October 21, 2015
Mayor Bill de Blasio: Thank you, lieutenant.
Janet, I want to thank you for making this play something that will now educate a whole new generation of New York City police officers, and I want to thank you for what you’ve achieved. I want to tell you why you struck such an extraordinary nerve, but, before I do, our hearts are very heavy. And, you know, being here tonight in a sense is a communion. It’s a chance for us to be together at a tough moment and to remember that Officer Holder lived out his purpose in life, what he believed in, what his family – his father and grandfather before – believed in. There’s something truly noble in someone having such a sense of mission that they would put their own life on the line. And we feel a tremendous sense of loss. In the spirit of Janet’s play, it is striking that we’ve lost four officers to violence in less than a year – one of African descent, one of European descent, one Latino, one Asian. And like this play reminds us that we are all in this together, and that we all have the same opportunities to do something great and positive together, but we also all suffer the same negatives together. This painful cycle we’ve been through reminds us that people who serve us come from all of our communities, they look like us, they are us – police are us, they represent us. And as Janet said, and as Commissioner Bratton said, we’ve got to see past all presumed visions and all the divisions bequeathed us by the past and start to find each other more deeply.

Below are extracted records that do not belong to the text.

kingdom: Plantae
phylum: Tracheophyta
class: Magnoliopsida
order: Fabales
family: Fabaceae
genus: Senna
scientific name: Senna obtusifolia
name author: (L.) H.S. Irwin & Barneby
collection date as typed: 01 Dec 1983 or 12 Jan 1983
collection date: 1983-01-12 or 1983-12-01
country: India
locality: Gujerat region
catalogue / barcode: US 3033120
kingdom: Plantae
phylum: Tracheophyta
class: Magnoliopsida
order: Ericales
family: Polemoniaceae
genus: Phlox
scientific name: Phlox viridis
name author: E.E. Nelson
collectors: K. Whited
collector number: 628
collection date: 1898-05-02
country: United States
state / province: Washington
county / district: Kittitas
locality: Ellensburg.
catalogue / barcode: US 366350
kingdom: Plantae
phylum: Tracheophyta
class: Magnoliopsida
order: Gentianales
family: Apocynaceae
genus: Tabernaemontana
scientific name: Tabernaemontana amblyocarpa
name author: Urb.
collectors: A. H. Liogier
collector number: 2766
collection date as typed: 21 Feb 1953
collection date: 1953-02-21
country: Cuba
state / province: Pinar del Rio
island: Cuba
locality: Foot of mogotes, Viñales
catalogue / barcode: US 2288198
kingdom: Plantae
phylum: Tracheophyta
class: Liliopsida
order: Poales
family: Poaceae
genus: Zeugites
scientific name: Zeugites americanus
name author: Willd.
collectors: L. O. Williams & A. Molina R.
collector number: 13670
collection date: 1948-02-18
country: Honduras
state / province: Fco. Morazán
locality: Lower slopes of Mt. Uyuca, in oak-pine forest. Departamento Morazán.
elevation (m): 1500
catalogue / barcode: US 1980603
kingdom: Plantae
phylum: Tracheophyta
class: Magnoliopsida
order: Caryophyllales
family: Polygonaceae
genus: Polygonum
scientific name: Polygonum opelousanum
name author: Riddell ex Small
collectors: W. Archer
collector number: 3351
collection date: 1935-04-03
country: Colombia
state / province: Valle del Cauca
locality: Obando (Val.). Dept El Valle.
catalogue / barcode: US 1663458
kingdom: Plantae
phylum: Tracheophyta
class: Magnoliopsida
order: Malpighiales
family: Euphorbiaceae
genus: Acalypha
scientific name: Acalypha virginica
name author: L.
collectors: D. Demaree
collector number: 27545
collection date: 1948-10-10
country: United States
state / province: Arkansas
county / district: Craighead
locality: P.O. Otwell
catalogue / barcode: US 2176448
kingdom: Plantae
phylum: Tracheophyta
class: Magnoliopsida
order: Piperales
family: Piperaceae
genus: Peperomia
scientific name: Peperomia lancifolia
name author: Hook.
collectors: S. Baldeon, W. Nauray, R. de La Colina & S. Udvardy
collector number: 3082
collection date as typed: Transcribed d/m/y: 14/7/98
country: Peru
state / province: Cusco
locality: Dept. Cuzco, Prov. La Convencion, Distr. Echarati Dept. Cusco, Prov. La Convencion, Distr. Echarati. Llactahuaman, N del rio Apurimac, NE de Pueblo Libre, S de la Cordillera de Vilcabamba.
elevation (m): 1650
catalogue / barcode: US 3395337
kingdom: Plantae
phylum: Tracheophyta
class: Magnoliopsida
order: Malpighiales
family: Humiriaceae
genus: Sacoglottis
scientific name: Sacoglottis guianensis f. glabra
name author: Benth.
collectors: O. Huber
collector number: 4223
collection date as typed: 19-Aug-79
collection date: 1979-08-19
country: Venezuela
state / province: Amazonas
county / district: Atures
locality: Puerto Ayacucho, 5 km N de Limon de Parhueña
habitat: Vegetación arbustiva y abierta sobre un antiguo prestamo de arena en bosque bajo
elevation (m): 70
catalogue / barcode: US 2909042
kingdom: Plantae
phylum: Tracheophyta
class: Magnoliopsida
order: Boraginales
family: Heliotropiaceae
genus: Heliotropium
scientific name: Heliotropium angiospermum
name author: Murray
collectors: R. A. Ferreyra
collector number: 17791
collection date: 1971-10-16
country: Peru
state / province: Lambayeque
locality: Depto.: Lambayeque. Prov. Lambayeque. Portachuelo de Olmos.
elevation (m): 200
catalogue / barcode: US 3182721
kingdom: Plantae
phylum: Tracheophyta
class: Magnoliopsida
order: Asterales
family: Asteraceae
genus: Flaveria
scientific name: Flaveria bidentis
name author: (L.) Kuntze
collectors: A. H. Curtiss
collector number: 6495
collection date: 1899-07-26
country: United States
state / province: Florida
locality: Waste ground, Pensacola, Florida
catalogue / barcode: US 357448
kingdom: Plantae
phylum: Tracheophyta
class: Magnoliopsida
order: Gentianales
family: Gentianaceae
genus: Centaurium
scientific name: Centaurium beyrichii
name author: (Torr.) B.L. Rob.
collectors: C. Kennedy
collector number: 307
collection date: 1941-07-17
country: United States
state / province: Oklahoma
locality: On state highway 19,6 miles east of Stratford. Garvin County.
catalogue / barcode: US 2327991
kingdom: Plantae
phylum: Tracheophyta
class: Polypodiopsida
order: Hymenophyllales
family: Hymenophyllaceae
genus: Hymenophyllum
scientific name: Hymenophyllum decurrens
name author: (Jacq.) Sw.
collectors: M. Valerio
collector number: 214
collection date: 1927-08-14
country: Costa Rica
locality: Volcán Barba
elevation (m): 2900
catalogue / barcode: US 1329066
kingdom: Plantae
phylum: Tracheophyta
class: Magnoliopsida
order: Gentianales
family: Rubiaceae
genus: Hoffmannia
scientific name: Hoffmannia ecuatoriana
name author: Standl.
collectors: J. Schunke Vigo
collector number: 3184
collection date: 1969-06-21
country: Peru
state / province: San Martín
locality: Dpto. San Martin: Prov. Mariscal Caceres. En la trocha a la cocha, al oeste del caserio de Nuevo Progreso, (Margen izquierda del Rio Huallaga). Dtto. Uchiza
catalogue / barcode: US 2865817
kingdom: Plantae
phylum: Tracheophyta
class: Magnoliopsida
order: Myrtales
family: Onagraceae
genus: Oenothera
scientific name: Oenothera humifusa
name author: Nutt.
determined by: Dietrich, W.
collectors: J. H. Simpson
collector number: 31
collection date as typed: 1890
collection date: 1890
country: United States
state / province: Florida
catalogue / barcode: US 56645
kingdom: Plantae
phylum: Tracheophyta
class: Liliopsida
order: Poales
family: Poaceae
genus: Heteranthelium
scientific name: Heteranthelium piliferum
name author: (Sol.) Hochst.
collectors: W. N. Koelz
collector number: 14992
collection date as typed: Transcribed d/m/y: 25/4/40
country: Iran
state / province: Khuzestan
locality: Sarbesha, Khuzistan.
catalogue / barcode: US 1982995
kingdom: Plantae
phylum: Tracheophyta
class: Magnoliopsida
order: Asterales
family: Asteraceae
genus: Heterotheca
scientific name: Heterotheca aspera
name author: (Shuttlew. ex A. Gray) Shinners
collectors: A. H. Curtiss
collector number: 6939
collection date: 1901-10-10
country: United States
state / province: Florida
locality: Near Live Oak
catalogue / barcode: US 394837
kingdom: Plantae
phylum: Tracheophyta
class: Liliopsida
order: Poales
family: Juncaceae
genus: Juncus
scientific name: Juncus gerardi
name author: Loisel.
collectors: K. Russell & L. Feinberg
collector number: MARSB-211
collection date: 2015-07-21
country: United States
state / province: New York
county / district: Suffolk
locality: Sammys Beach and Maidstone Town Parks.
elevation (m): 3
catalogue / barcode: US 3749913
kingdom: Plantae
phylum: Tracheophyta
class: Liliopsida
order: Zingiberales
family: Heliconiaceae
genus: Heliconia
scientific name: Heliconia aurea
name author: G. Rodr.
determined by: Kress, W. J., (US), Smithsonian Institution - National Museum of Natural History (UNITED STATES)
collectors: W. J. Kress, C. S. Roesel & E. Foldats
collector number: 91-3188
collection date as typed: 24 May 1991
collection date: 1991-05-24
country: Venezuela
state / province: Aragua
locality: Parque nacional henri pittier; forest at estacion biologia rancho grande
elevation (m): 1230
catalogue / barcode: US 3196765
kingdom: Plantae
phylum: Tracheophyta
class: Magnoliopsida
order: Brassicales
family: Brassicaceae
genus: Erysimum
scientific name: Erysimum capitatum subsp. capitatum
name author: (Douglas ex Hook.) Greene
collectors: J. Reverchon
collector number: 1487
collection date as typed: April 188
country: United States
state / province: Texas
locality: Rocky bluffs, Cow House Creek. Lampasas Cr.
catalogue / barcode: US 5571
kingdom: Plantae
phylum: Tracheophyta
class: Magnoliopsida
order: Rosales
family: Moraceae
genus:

Commissioner Bratton’s right – he and I wake up every morning believing in that mission, believing it’s possible. And it brings me to the power and the audaciousness of what Janet has created, because, in the end, showing us the two important figures in history, each of whom educated us in our own right, but both of whom have truly so much in common they could have walked the exact same path. I remember when I first read The Diary of Anne Frank, it was at a moment when the realization of everything that the Holocaust had meant was really beginning to dawn on our larger society and be discussed more openly. And we all know the story of Emmett Till – that as more and more information became available, the way it shocked a nation, sobered a nation, led to change, and yet the fight for justice for Emmett Till went on for decades.
So these are two powerful, powerful moral examples from our history, and Janet’s notion of combining them to make us see so clearly the commonality of our path, I think, is nothing short of brilliance, and I think it will be very affecting for our new officers. I think it will help them to see they’re going to have a benefit. By the way, we always have to have a special faith in the next generation, unburdened by some of the biases that surrounded all of us when we were coming up and that we’ve all, in our own ways, tried to fight off. Well, I have more faith this generation starts from a better place. And what they’re going to receive here in this fantastic academy and what they’re going to receive through this play is going to help them actually be vanguards in our society for understanding. And that’s a police force we can be evermore proud of.
Thank you, everyone. And thank you, Janet, for what you’ve brought us. Thank you.